* The problem
Your answer should hold exactly the lines below from the line with "left ankle: (433, 224)" through the line with "left shoulder: (30, 136)", both included, and no pictures at all.
- - - - -
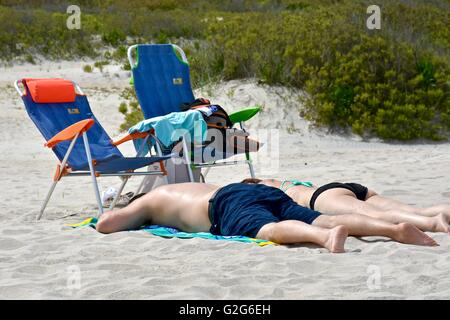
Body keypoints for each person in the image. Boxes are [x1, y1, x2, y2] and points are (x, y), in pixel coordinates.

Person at [96, 182, 437, 253]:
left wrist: (130, 213)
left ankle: (325, 240)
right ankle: (393, 230)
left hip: (224, 205)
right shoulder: (183, 184)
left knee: (269, 229)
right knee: (321, 217)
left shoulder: (151, 200)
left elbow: (105, 225)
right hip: (250, 189)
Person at [241, 178, 450, 233]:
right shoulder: (284, 181)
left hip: (323, 198)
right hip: (342, 186)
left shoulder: (264, 185)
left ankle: (433, 224)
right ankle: (437, 215)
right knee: (411, 210)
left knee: (378, 216)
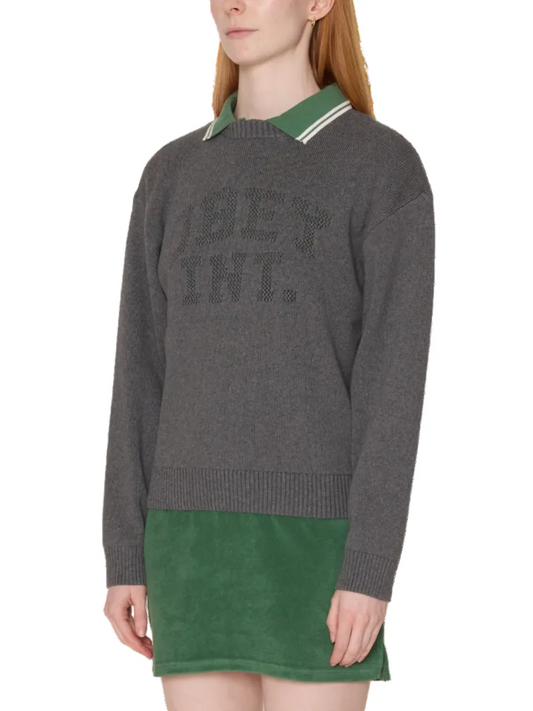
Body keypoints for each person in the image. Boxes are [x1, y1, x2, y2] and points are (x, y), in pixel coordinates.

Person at [102, 0, 435, 709]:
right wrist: (125, 550)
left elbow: (392, 390)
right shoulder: (170, 174)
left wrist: (370, 567)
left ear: (317, 3)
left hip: (318, 552)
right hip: (187, 546)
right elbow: (139, 375)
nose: (234, 4)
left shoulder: (381, 168)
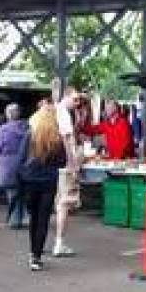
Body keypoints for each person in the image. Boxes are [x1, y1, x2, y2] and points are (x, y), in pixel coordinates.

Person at [17, 104, 66, 271]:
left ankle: (32, 251)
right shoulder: (56, 139)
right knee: (43, 220)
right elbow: (63, 162)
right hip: (48, 182)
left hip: (30, 180)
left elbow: (20, 159)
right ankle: (36, 256)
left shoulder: (30, 136)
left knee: (34, 218)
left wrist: (22, 176)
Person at [52, 86, 82, 258]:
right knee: (64, 204)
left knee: (59, 203)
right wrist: (72, 164)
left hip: (55, 163)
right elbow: (67, 139)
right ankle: (59, 242)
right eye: (75, 99)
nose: (77, 103)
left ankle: (56, 241)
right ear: (67, 96)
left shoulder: (56, 111)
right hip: (65, 165)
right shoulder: (63, 113)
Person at [0, 103, 29, 229]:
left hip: (7, 164)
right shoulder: (27, 129)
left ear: (8, 115)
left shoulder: (2, 130)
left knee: (12, 192)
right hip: (24, 163)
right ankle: (22, 217)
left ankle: (15, 220)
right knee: (21, 191)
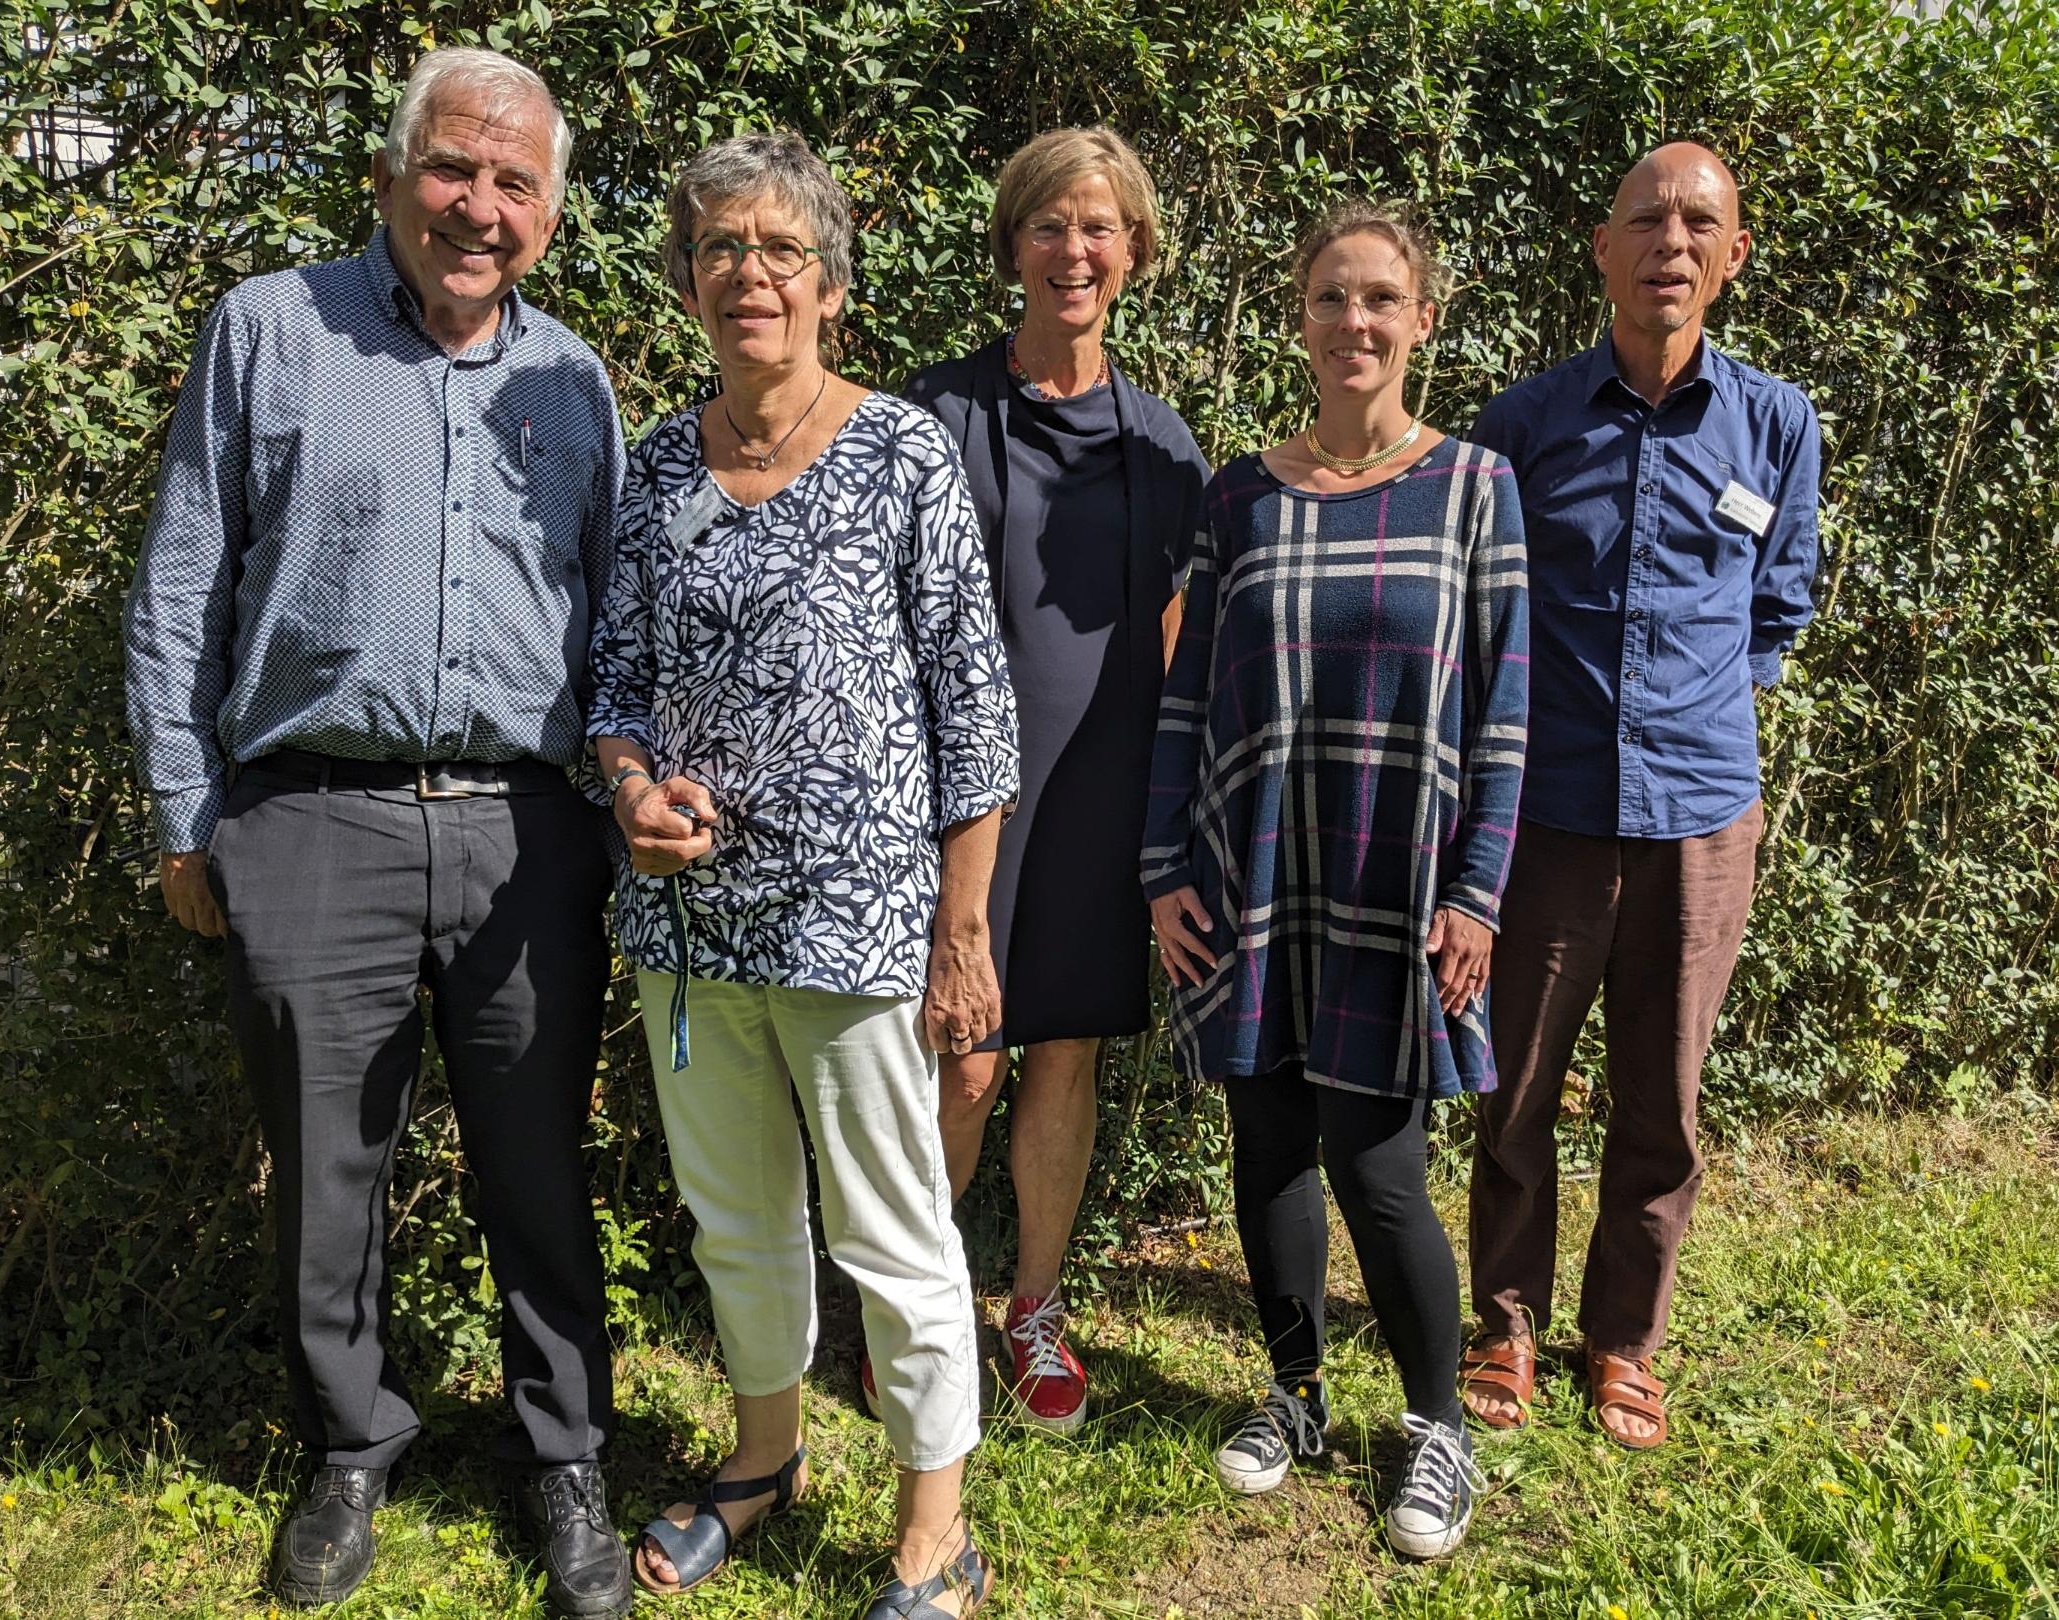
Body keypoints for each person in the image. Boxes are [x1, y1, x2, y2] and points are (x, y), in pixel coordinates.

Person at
- - - - -
* Problem solution
left ankle: (433, 224)
right ankle: (437, 215)
right knee: (411, 210)
left knee: (378, 216)
Body keypoints for each person in the image. Boxes are [x1, y1, x2, y2] and points are (x, y), in pixel coordinates.

Person at [102, 0, 435, 709]:
right wrist: (125, 550)
left elbow: (392, 390)
right shoulder: (170, 174)
left wrist: (370, 567)
left ear: (317, 3)
left hip: (318, 552)
right hip: (187, 546)
right elbow: (139, 375)
nose: (234, 4)
left shoulder: (381, 168)
Body keypoints for each person in the image. Boxes are [x1, y1, x2, y2] and points are (x, y), in pixel coordinates.

Person at [17, 104, 66, 271]:
left ankle: (32, 251)
right shoulder: (56, 139)
right knee: (43, 220)
right elbow: (63, 162)
right hip: (48, 182)
left hip: (30, 180)
left elbow: (20, 159)
right ankle: (36, 256)
left shoulder: (30, 136)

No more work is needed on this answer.